ARTICLE AD BOX
Jakarta, CNBC Indonesia - Tragedi runtuhnya Sampoong Department Store di Korea Selatan menjadi salah satu musibah gedung paling mematikan nan dipicu kelalaian manusia.
Mal terbesar di negara itu ambruk pada 29 Juni 1995 setelah pihak pengelola mengabaikan retakan besar nan sudah muncul selama berbulan-bulan. Akibatnya, lebih dari 1.500 orang tertimbun reruntuhan, 502 orang tewas, dan enam orang lainnya tidak pernah ditemukan.
Menurut laporan The Guardian, manajemen Sampoong sebenarnya telah mengetahui kondisi gedung membahayakan sejak April 1995. Retakan panjang terlihat di genting dan tembok lantai lima, tetapi alih-alih menghentikan operasional untuk pemeriksaan menyeluruh, pengelola hanya memindahkan toko-toko di lantai tersebut ke lantai bawah. Aktivitas di empat lantai lainnya tetap berjalan normal.

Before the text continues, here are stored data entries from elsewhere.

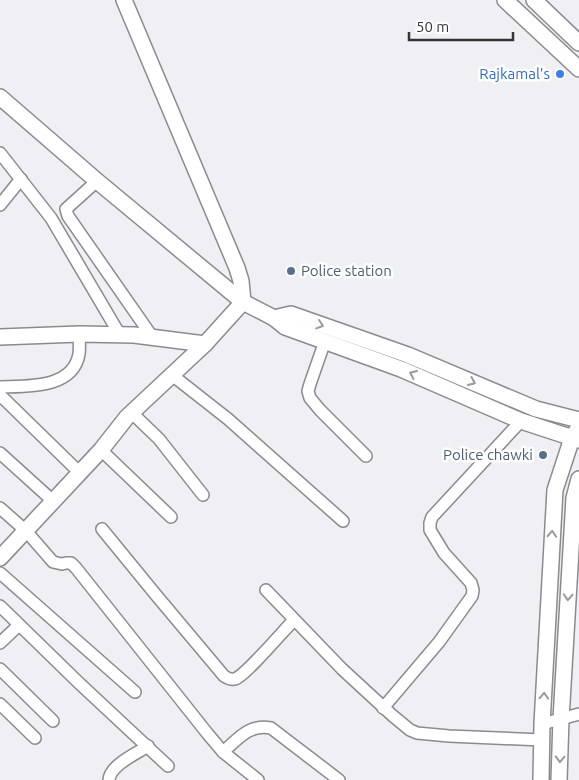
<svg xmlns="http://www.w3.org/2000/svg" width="579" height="780" viewBox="0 0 579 780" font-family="Ubuntu,sans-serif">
	<rect width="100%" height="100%" fill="#f0eff3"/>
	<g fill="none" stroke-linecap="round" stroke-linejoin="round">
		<defs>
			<g id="street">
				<polyline points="0,153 51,218 120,335"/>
				<polyline points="97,181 66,209 68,216 153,338"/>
				<polyline points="0,205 21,179"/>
				<polyline points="325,341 310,384 308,391 310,398 320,410 366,456"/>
				<polyline points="172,375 228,419 343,521"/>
				<path d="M0,387C27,386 73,389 79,354C80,347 79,340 79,334"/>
				<polyline points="0,395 80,473"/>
				<polyline points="132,413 159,439 203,495"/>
				<polyline points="101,450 171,517"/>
				<polyline points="0,453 53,501"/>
				<polyline points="0,508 26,531 53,562 62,564 66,563 71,563 76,568 207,733 223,752 258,780"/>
				<path d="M102,529L156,595L224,676C227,678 231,680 235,679C246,675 284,630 294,620"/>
				<polyline points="0,573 135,692"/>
				<polyline points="266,590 342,669 393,716 410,730 417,733 449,736 542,740"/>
				<polyline points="0,606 79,683 168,766"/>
				<polyline points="0,643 19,625"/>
				<polyline points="0,669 53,721"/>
				<polyline points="0,704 35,738"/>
				<polyline points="383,708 439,642 472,596 473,590 471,583 444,553 430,530 430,523 432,517 521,421"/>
				<polyline points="542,724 579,714"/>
				<path d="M223,752C239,738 249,724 271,728L339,780"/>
				<path d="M109,780C110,765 136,754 148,746"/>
			</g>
			<g id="secondary">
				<polyline points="124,0 237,268 241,281 243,302"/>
				<polyline points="505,0 579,69"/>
				<polyline points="534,0 579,43"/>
				<polyline points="0,97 97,181 243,302"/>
				<polyline points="274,318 291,314 408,355 536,409 579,420"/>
				<polyline points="0,337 79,334 134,335 205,344"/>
				<polyline points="0,558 101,450 127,417 205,344 243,302 274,318 285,327 401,369 521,421 579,440"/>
				<polyline points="541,780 542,724 555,490 572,438 579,427"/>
				<polyline points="559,780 561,719 574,498 579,479"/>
			</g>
		</defs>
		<use href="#street" stroke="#8b8a8e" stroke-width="14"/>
		<use href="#secondary" stroke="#8b8a8e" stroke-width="18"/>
		<use href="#street" stroke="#fff" stroke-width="11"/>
		<use href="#secondary" stroke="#fff" stroke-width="15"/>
	</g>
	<defs><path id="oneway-chevron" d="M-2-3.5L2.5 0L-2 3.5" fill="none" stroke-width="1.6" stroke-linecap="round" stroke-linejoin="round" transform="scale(1.25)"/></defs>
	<g stroke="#9a9a9a">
		<use href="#oneway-chevron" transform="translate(320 325) rotate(19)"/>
		<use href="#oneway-chevron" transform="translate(413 374) rotate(-156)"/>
		<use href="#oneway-chevron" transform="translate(472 382) rotate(23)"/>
		<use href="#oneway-chevron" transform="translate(552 534) rotate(-87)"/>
		<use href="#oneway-chevron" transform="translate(568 597) rotate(93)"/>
		<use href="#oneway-chevron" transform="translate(544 696) rotate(-87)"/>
		<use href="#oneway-chevron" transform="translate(560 759) rotate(92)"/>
	</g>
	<circle fill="#3f7fe0" stroke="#fff" stroke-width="2" cx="560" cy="74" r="5"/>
	<g fill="#5c6f8a" stroke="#fff" stroke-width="2">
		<circle cx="291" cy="271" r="5"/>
		<circle cx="543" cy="455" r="5"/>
	</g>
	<g text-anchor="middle" stroke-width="5" stroke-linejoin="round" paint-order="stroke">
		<g font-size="15" fill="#366cbe" stroke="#fff" text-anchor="end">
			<text x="550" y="79">Rajkamal's</text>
		</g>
		<g font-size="15" fill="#4e5e75" stroke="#fff" text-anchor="start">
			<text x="301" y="276">Police station</text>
			<text x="533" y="460" text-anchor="end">Police chawki</text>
		</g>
	</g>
	<path d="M409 32v8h104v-8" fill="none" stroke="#353436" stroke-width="2.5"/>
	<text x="416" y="32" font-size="15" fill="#353436" stroke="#ffffff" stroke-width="4" paint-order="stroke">50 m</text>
</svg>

Situasi memburuk pada 29 Juni 1995 ketika retakan semakin melebar hingga menjalar ke lantai empat. Namun, manajemen kembali memilih mempertahankan operasional mal. Lantai empat memang ditutup dan sistem pendingin ruangan dimatikan, tetapi pusat perbelanjaan tetap dibuka lantaran pengelola tidak mau kehilangan pendapatan dari tingginya transaksi pada hari itu.
Ironisnya, setelah mengetahui kondisi gedung semakin kritis, sejumlah petinggi manajemen justru meninggalkan bangunan. Sementara itu, ribuan pegawai tetap diminta bekerja melayani visitor nan tidak mengetahui tingkat kerusakan gedung. Mereka hanya merasakan suhu di dalam mal semakin panas akibat pendingin ruangan dimatikan.

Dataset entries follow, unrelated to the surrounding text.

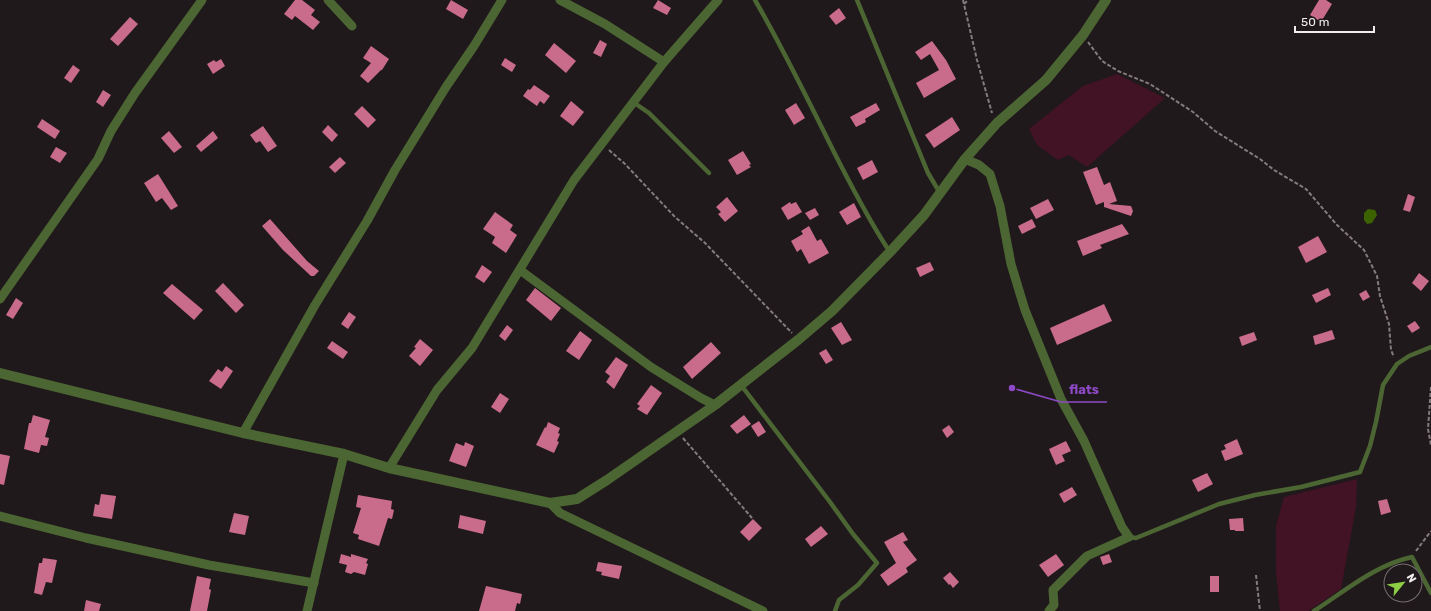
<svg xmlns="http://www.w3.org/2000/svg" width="1431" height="611" viewBox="0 0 1431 611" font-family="Rubik,sans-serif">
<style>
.green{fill:#421225}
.water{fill:#3c6200}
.building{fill:#c96b8b}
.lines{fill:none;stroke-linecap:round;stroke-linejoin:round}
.path{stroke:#827c7d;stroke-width:2;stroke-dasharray:4 2;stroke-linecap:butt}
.service{stroke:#4c6633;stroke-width:4.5}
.minor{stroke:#4c6633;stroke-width:9}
.tertiary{stroke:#4c6633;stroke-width:10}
.leader{fill:none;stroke:#8d49c6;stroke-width:1.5}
.callout-dot{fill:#8d49c6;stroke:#20191b;stroke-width:1.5}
.callout-label{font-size:13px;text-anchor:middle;font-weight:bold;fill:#8d49c6;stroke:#20191b;stroke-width:3.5;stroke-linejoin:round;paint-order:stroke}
</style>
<rect width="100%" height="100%" fill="#20191b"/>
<g class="green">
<path d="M1117,74L1165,98L1087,167L1069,155L1058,160L1037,145L1029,129L1083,86Z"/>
<path d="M1357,479L1356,507L1341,589L1308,611H1280L1276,572V526L1284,497Z"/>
</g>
<path class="water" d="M1368,209L1375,210L1377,215L1372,223L1367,224L1364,220V213Z"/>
<g class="building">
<path d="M295,0H302L315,10L311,15L320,22L313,30L295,16L292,20L284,14Z"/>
<path d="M451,0L468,10L463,19L446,9Z"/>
<path d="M658,0L671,8L667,15L653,8Z"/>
<path d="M1319,0H1326L1332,4L1321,22L1310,15Z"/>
<path d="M839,8L846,18L836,25L829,16Z"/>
<path d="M130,17L138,24L118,46L110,39Z"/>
<path d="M600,40L607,44L601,57L593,53Z"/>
<path d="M932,41L946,60L956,79L924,98L916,83L939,70L930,54L921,60L915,52Z"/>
<path d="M554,43L576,61L566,73L545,55Z"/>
<path d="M371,46L389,59L382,70H381L368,83L360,76L371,63L363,58Z"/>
<path d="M505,58L516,65L512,72L501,65Z"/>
<path d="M221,59L225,66L213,74L207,64L214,60L216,62Z"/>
<path d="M73,65L80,70L71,83L64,78Z"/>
<path d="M534,85L550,96L544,104L540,101L537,106L523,96L528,89L530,90Z"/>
<path d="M103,90L111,95L103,107L96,102Z"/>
<path d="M571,101L584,112L573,126L560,116Z"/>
<path d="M796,103L805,118L794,125L785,110Z"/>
<path d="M876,103L880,110L865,119L866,122L856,127L850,117Z"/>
<path d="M362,106L376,120L368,128L354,114Z"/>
<path d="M952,117L960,130L934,148L925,135Z"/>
<path d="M42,119L60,131L55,139L37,127Z"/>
<path d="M328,125L338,135L332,142L322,132Z"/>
<path d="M263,126L277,146L268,152L260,141L256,143L250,135Z"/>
<path d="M169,131L182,147L174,153L161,138Z"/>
<path d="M213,131L218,138L201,152L196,146Z"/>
<path d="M56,147L67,153L60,163L50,157Z"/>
<path d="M743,151L751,164L749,165L751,167L737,175L728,160Z"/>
<path d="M340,157L346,163L335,173L329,167Z"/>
<path d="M872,160L878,172L863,180L857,168Z"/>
<path d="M1097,167L1104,185L1110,182L1117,201L1109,204L1131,206L1133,211L1131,216L1104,207V202L1096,205L1083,172Z"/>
<path d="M158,174L178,206L171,210L162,198L156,202L144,183Z"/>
<path d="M1408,194L1415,197L1410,212L1403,210Z"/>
<path d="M727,197L738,211L725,222L718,214L721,212L716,207Z"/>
<path d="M1048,199L1054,210L1036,219L1030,208Z"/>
<path d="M790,202L791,204L796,202L802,212L788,220L781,208Z"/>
<path d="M854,203L861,217L847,225L839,212Z"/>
<path d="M815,208L819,215L810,220L805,213Z"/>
<path d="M495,212L513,225L510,230L517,235L506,253L492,243L495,237L483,229Z"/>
<path d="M270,219L307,261L319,271L314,276H311L283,250L262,226Z"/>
<path d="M1032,219L1036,227L1022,234L1018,226Z"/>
<path d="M1122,224L1129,234L1100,245L1102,248L1083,256L1077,241Z"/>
<path d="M809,226L817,241L821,239L829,253L809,264L801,249L797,252L791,241L803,234L801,231Z"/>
<path d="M1318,236L1327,252L1306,263L1298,247Z"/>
<path d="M930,262L934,270L920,277L916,268Z"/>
<path d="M482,265L492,272L484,283L475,277Z"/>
<path d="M1419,273L1429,281L1421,291L1412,283Z"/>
<path d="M223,283L244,305L236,313L215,291Z"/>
<path d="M172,284L203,310L194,320L163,293Z"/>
<path d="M535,288L561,308L551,321L526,300Z"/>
<path d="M1328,288L1331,295L1316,303L1312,295Z"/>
<path d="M1366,290L1370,297L1363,301L1359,294Z"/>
<path d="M16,298L23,303L13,319L6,315Z"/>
<path d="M1104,304L1112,321L1057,345L1050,328Z"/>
<path d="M349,312L356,317L348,329L341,324Z"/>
<path d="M1415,321L1420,328L1412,333L1407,326Z"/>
<path d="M841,322L852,340L842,345L831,328Z"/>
<path d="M507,325L513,330L505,341L499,336Z"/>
<path d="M1332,330L1335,339L1315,345L1313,336Z"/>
<path d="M580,331L592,340L579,360L566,351Z"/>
<path d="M1254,332L1257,340L1242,346L1239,337Z"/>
<path d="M420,339L433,350L420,366L409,356L416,348L414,347Z"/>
<path d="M332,341L348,352L343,359L327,348Z"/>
<path d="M711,342L721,353L692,379L683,367Z"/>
<path d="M826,349L833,360L826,364L819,353Z"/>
<path d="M616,357L628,365L614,389L606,382L610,376L605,372Z"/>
<path d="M226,366L233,371L221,389L209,381L218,369L222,372Z"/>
<path d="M651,385L662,393L647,415L637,409L640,406L637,404Z"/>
<path d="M500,393L509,399L500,413L491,407Z"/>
<path d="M33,415L50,420L45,437L49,438L47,446L41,445L39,453L24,449L29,423H31Z"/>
<path d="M744,415L751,424L737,434L730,426Z"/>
<path d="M759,421L766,432L758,437L751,426Z"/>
<path d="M548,422L560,428L558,433L560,434L557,441L559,442L554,453L536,445L545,427L546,428Z"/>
<path d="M949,425L954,432L947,438L942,430Z"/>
<path d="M1237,439L1243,454L1225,461L1221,451L1226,449L1224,445Z"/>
<path d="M1066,441L1071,451L1062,455L1065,461L1056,465L1049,449Z"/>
<path d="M465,442L474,446L466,467L449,461L456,443L464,446Z"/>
<path d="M0,454L10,456L4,485L0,484Z"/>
<path d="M1207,473L1213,484L1198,492L1192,480Z"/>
<path d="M1072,487L1077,495L1064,503L1059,494Z"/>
<path d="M101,494L116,496L112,519L93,516L95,504L99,505Z"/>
<path d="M358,495L392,501L391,509L394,510L392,519L388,518L379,546L358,539L359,535L353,533L361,508L356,507Z"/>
<path d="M1387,499L1391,512L1381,515L1378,501Z"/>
<path d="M234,513L249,516L245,535L229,532Z"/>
<path d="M460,515L486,521L483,534L458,528Z"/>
<path d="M1243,518L1244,531H1235V530H1230L1229,519Z"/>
<path d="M753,519L762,528L749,541L740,532Z"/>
<path d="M821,526L828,534L811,547L805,539Z"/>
<path d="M903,532L908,540L903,542L917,560L906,568L908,572L888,586L880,575L896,563L884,542Z"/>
<path d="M341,554L351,557V554L368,559L366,563L368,564L365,575L354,572L351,574L345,572L347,565L339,563Z"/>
<path d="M1056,554L1064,565L1048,577L1039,565Z"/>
<path d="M1109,554L1112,562L1103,565L1100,557Z"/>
<path d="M43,558L57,560L52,583L46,582L42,595L34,593L39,563H42Z"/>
<path d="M598,562L622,566L619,579L601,575L602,572L596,571Z"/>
<path d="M950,572L959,582L953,588L950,584L949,585L943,578Z"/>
<path d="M197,576L211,579L209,589L211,590L207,611H190Z"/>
<rect x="1210" y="576" width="9" height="16"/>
<path d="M486,586L522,594L520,604L517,603L515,611H479Z"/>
<path d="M86,600L101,604L99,611H84Z"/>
</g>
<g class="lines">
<g class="path">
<path d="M963,0L977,60L992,113"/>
<path d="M964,4L968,0"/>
<path d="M1088,42L1102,61L1118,71L1150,84L1193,112L1215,131L1260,159L1274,170L1306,189L1337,225L1364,250L1377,276L1380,296L1389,324L1391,350L1394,357"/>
<path d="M609,150L625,164L675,217L705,243L792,333"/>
<path d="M1431,387L1428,429L1431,445"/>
<path d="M683,438L752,518"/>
<path d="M1416,551L1431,531"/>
<path d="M1256,575L1260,611"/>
</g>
<g class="service">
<path d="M755,0C784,50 809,102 835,154C852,187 869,221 890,252"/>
<path d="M857,0L928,173L940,193"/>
<path d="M633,102L649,113L709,173"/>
<path d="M741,385L830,502L853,534L877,563L858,585L839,600L835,611"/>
<path d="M1129,537L1136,538L1219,504L1255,495L1301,487L1360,472L1370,446L1376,422L1383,385L1397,364L1409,356L1431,347"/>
<path d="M1314,611C1345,591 1375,565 1412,557L1431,593"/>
</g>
<g class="minor">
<path d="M328,0L352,26"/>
<path d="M560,0L605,24L664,62"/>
<path d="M965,159L979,165L990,174L1000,206L1011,264L1025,310L1061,399L1084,441L1122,527L1129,537L1087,556L1053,590L1054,605L1049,611"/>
<path d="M520,270L651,367L701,398L715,405"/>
<path d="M0,299L98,159L111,131L135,93L202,0"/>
<path d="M243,433L315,305L367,221L395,170L446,87L474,46L502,0"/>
<path d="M389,468L437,390L472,348L574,180L664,62L718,0"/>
<path d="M550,503L560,513L763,611"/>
<path d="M0,516L86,538L209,565L314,583"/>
<path d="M307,611L344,454"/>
</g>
<path class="tertiary" d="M0,373L243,433L344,454L389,468L550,503L577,499L607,480L715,405L798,340L832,311L890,252L924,215L965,159L997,123L1046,80L1083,35L1106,0"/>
</g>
<path class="leader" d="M1012 388L1061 402H1107"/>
<circle class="callout-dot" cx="1012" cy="388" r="4"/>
<g class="callout-label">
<text x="1084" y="394">flats</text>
</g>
<g transform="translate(1403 583) rotate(60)"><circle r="19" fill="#20191b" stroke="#746d6f"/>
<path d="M0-3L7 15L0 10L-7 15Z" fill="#8dce44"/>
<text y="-6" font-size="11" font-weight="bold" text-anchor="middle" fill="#f1eced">N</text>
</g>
<path d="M1295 26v6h79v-6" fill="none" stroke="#f1eced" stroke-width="2"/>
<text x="1301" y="26" font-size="12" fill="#f1eced" stroke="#20191b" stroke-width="3" paint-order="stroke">50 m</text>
</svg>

Sekitar pukul 17.50 waktu setempat, bunyi retakan keras mulai terdengar dari dalam bangunan. Kepanikan pun pecah ketika visitor berlarian menuju pintu keluar dan sirine ancaman dibunyikan. Namun, waktu untuk menyelamatkan diri sudah sangat sempit.
"Dari seberang toko terdengar bunyi seperti kereta bawah tanah memasuki stasiun, dan ketika kami mendengar bunyi itu, orang-orang mulai berlarian ke sana ke mari. Tiba-tiba sepotong beton jatuh di kepala saya dan saya pingsan," kata penyintas Park Seung-hyun, dikutip dari BBC.
Hanya tujuh menit setelah bunyi retakan pertama terdengar, gedung Sampoong runtuh dalam waktu sekitar 20 detik. Berdasarkan info Britannica, tim penyelamat sukses mengevakuasi 937 korban luka. Sebanyak 502 orang dinyatakan meninggal dunia, sementara enam korban lainnya tidak pernah ditemukan.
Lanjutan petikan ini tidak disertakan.